Las turbas no pararon las protestas ese día. Incluso, se duplicaron en más puntos del país. Los paramilitares, con armas y entrenamiento policial, entraron en escena.
La socióloga Cuadra explica así el paramilitarismo: «Tienen características y connotaciones diferentes a las turbas. Son grupos más pequeños, tienen experiencia y formación en operaciones militares, usan armas de guerra, tienen una jerarquía estricta y centralizada. Se despliegan cuando hay situaciones que requieren un nivel de fuerza mayor. Una buena parte de estos grupos paramilitares están conformados por personas con vínculos con el Ejército o la Policía, y que tienen un nivel de fanatismo muy alto. Son gente de mayor confianza del eje de poder principal, y su nivel de responsabilidad y compromiso es más fuerte que la de los grupos de choques».

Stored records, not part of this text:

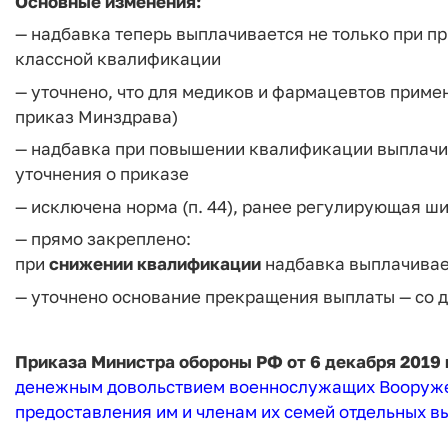
Основные изменения:
— надбавка теперь выплачивается не только при пр
классной квалификации
— уточнено, что для медиков и фармацевтов приме
приказ Минздрава)
— надбавка при повышении квалификации выплач
уточнения о приказе
— исключена норма (п. 44), ранее регулирующая ш
— прямо закреплено:
при
снижении квалификации
надбавка выплачивает
— уточнено основание прекращения выплаты — со 
Приказа Министра обороны РФ от 6 декабря 2019 г
денежным довольствием военнослужащих Вооруже
предоставления им и членам их семей отдельных в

Cuadra explica que, en la década de los ochenta, cuando el FSLN derrocó al dictador Anastasio Somoza a través de una ofensiva armada, prevaleció un sistema de seguridad conocido como «Defensa de la Revolución» que estaba conformado por simpatizantes del proyecto político que colaboraban con la Policía, la Seguridad del Estado y el Ejército. Había una guerra, y esa fue una de las medidas que tomó el partido para evitar infiltraciones. Sin embargo, quedaron las estructuras que serían activadas en tiempos de paz y contra manifestantes.
Antes de que inicie su partido de fútbol, Ramiro reconoce que en cualquier momento pueden pedir su participación. Ante el cuestionamiento de si continúa dentro de las estructuras de los grupos de los cuales formó parte para ejecutar la operación limpieza, dijo que él y sus demás compañeros están a disposición de lo que ordene la dirigencia del Frente Sandinista. Son la reserva en caso de un nuevo revuelo.